TASK DETAILS:
Can you give all of the material again, switching every "collection date" to "date collected" and leaving everything else unchanged? Leave out the pictures.

RECORDS PROVIDED:
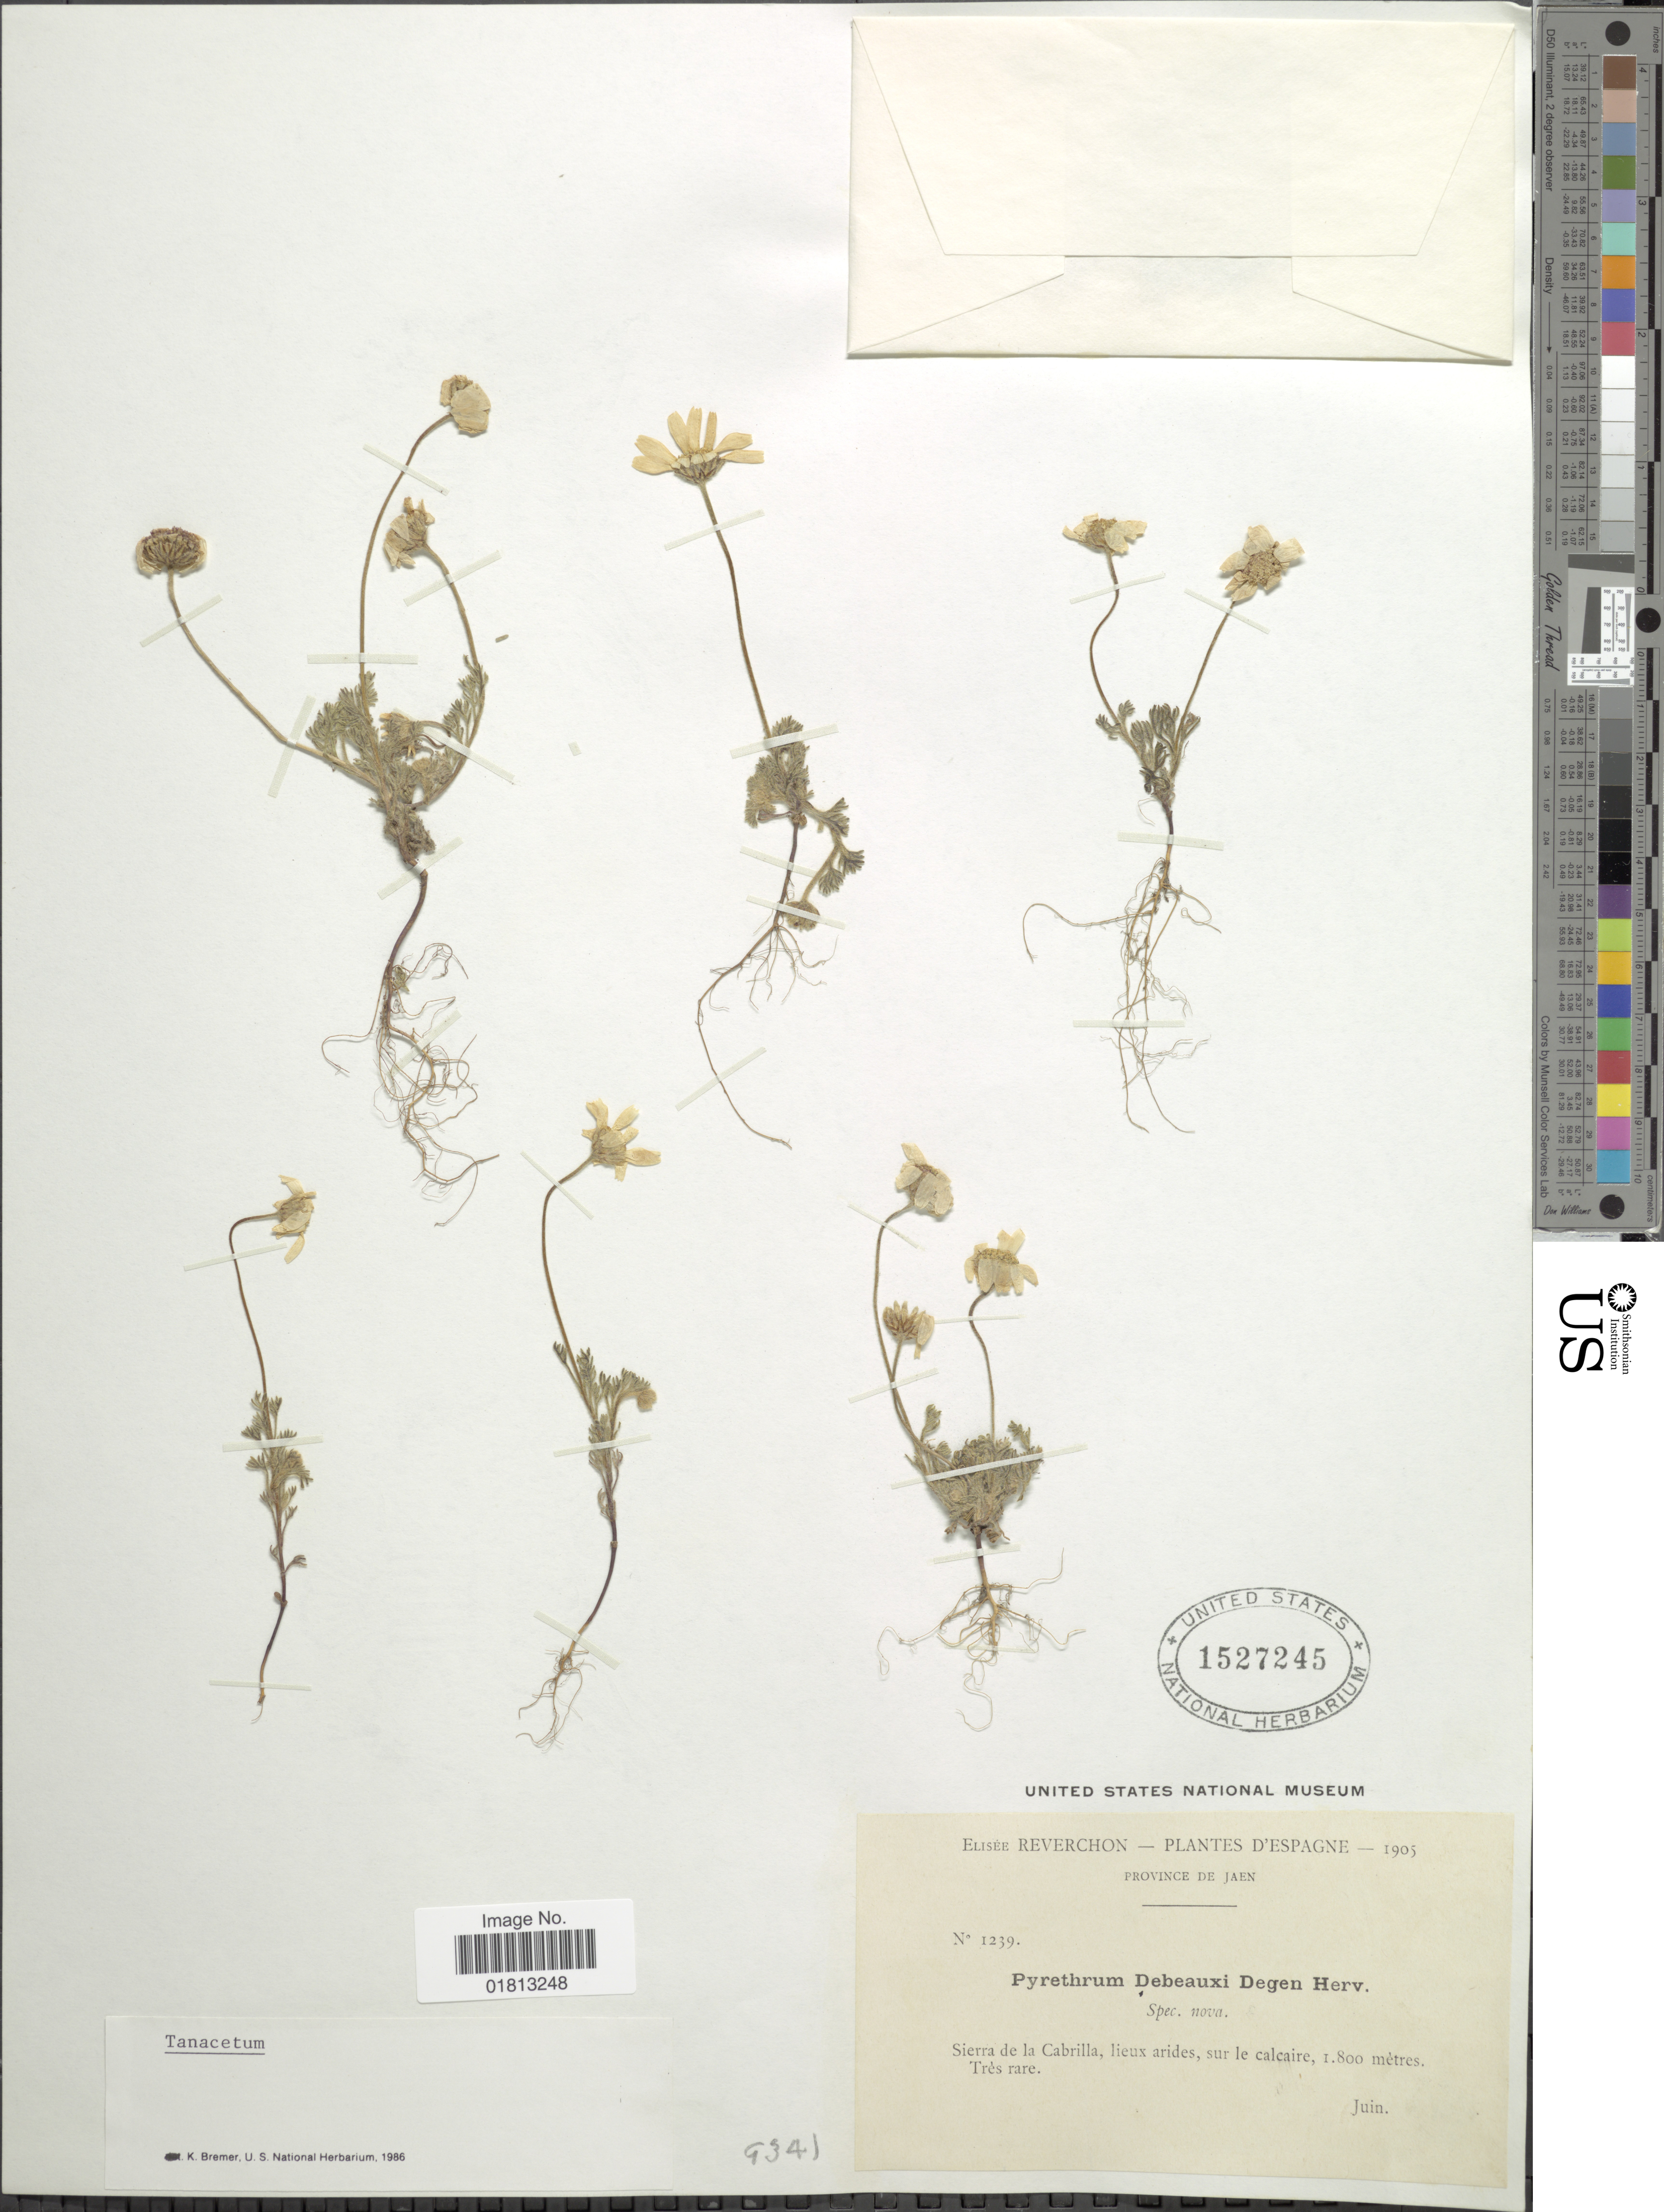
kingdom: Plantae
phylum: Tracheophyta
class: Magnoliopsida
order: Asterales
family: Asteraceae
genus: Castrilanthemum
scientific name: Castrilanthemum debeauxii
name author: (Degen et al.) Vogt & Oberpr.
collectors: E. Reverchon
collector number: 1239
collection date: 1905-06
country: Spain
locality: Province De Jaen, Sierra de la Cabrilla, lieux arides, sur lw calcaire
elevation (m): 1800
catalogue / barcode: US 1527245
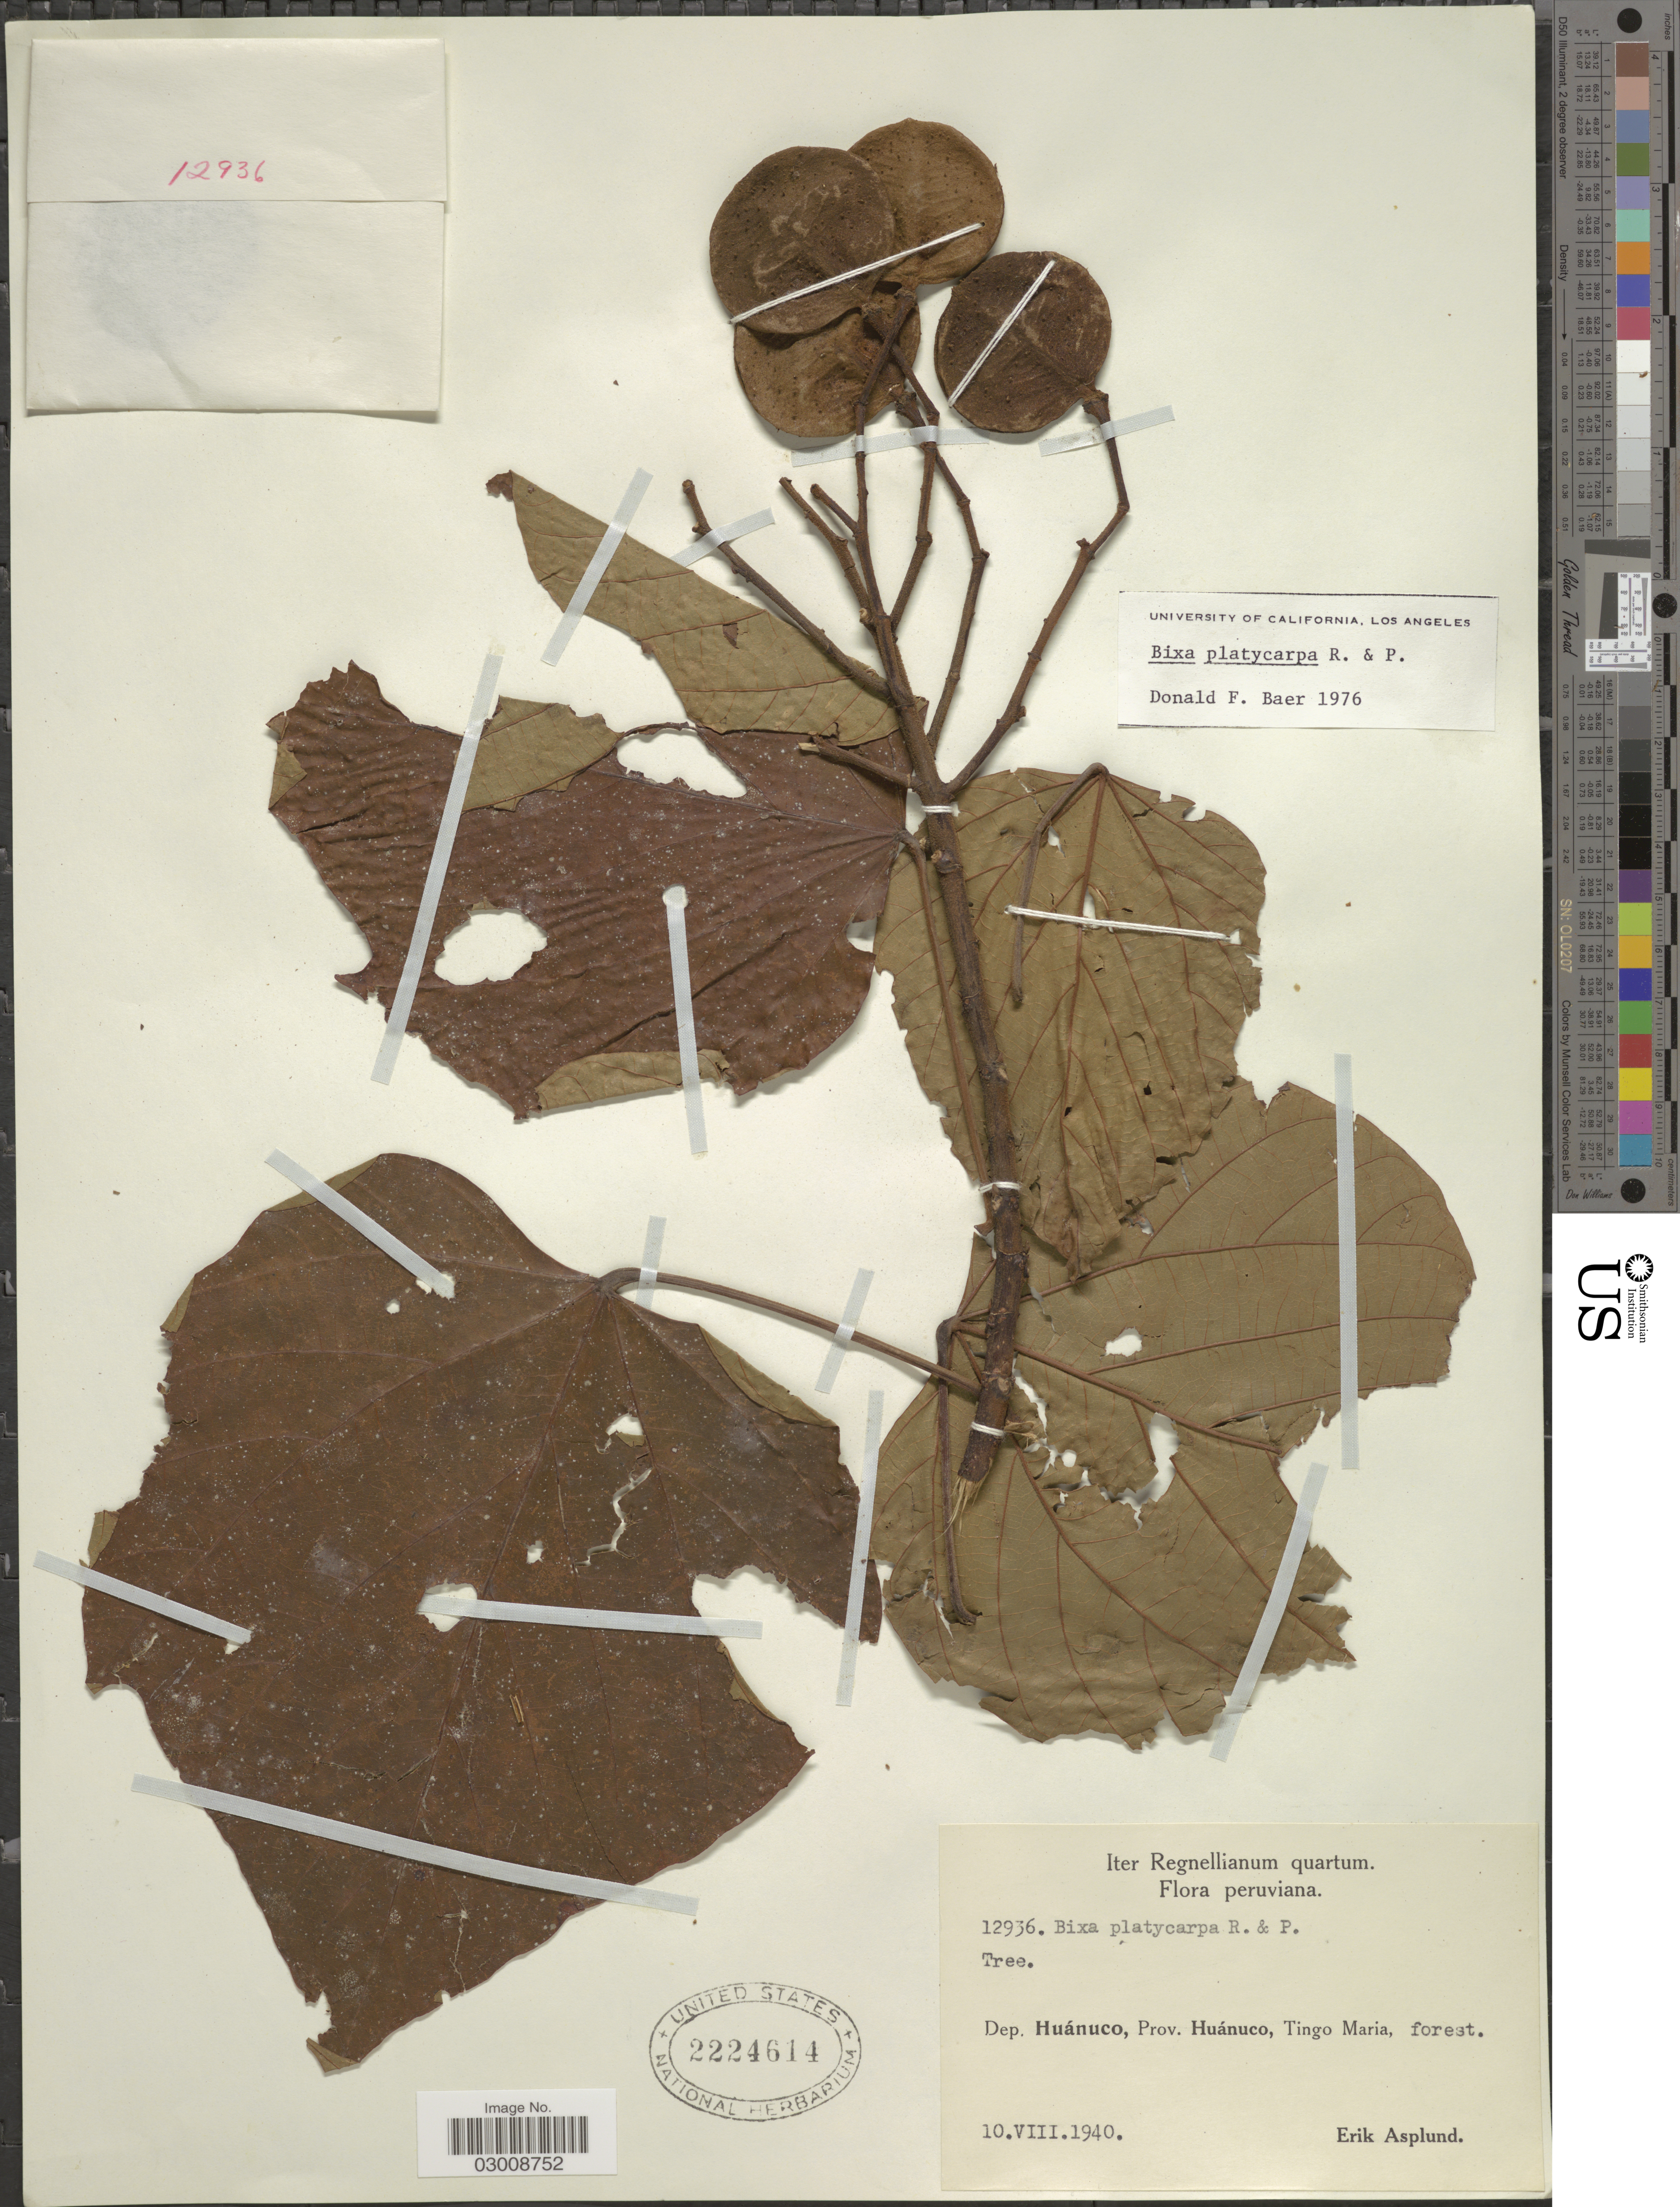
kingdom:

SOLUTION FOR THIS TASK:
kingdom: Plantae
phylum: Tracheophyta
class: Magnoliopsida
order: Asterales
family: Asteraceae
genus: Castrilanthemum
scientific name: Castrilanthemum debeauxii
name author: (Degen et al.) Vogt & Oberpr.
collectors: E. Reverchon
collector number: 1239
date collected: 1905-06
country: Spain
locality: Province De Jaen, Sierra de la Cabrilla, lieux arides, sur lw calcaire
elevation (m): 1800
catalogue / barcode: US 1527245
kingdom:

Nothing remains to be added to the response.